**TASK:**
Below are the entries. Transcribe exactly the lines from the one with "thumb cmc: (709, 757)" through the one with "ring pip: (541, 451)", ends included, and leave out all others.

**DATASET EXTRACT:**
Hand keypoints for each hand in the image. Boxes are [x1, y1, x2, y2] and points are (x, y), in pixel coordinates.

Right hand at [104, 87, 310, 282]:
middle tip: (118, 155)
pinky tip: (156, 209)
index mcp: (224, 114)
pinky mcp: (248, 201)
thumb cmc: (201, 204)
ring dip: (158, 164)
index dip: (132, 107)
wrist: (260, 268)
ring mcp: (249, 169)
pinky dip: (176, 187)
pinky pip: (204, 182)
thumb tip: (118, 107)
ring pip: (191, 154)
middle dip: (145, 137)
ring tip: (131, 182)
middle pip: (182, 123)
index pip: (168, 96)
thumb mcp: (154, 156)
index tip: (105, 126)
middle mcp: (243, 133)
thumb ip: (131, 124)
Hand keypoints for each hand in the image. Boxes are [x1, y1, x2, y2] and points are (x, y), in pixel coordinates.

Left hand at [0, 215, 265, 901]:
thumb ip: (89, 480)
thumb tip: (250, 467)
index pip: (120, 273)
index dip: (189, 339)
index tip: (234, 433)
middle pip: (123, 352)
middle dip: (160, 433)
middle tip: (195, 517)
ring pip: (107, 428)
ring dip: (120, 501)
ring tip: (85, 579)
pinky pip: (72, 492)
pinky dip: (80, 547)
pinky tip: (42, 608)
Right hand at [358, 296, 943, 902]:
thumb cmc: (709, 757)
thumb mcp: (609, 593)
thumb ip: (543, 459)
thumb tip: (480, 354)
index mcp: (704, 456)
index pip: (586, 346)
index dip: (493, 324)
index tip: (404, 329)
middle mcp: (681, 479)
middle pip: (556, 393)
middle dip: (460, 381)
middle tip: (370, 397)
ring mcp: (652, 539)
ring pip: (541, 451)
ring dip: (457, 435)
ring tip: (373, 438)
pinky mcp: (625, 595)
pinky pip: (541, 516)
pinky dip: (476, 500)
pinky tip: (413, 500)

* * *

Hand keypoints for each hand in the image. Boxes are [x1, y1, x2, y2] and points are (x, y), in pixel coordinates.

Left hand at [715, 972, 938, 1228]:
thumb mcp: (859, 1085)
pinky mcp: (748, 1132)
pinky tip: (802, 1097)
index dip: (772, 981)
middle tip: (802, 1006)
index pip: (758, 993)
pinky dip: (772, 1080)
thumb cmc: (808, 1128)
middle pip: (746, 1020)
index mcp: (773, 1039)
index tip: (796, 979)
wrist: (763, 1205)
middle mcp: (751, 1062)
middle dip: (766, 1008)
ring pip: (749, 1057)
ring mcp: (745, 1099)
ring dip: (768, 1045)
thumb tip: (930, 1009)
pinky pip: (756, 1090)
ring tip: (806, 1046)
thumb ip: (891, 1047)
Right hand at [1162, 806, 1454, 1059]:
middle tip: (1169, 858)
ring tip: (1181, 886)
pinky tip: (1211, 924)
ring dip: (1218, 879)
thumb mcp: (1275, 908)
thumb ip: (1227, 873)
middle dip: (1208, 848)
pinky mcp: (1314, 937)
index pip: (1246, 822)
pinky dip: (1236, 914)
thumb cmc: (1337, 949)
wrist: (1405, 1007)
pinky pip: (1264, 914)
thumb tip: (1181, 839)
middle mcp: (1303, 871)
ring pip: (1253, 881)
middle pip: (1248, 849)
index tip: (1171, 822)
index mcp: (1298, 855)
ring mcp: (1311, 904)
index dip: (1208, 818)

* * *

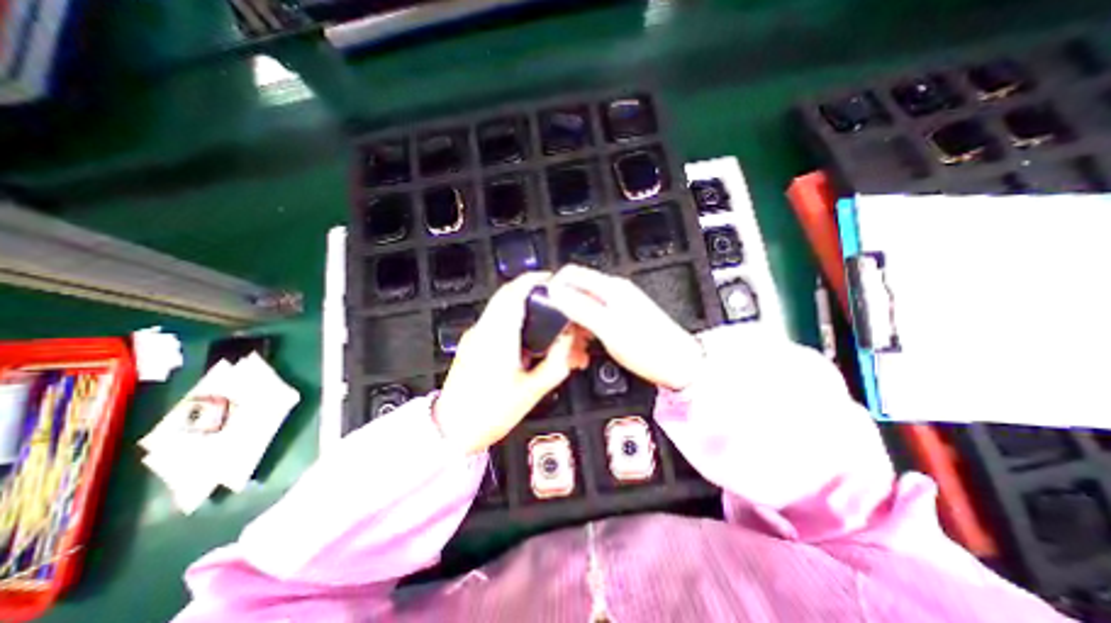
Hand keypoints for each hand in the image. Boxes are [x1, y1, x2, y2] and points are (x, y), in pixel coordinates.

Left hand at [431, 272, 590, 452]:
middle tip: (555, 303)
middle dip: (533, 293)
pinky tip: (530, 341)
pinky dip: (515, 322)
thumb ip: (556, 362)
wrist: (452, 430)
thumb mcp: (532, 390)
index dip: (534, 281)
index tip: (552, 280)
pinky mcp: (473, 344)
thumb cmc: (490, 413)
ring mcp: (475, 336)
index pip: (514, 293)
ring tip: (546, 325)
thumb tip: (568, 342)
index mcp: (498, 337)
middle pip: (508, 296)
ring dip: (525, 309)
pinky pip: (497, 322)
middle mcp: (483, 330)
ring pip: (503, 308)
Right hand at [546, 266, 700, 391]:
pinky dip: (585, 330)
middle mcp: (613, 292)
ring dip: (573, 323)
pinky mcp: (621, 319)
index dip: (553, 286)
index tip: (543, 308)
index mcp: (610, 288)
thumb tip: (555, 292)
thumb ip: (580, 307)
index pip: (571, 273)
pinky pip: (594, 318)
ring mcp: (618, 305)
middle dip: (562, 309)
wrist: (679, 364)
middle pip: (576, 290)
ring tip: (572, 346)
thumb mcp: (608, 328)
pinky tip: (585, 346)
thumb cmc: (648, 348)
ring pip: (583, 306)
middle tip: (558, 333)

**EXERCISE SOLUTION:**
thumb cmc: (709, 757)
thumb mcp: (609, 593)
thumb ip: (543, 459)
thumb tip: (480, 354)
index mcp: (704, 456)
index pip: (586, 346)
index dip: (493, 324)
index tip: (404, 329)
middle mcp: (681, 479)
middle pip: (556, 393)
middle dip: (460, 381)
middle tip: (370, 397)
ring mcp: (652, 539)
ring pip: (541, 451)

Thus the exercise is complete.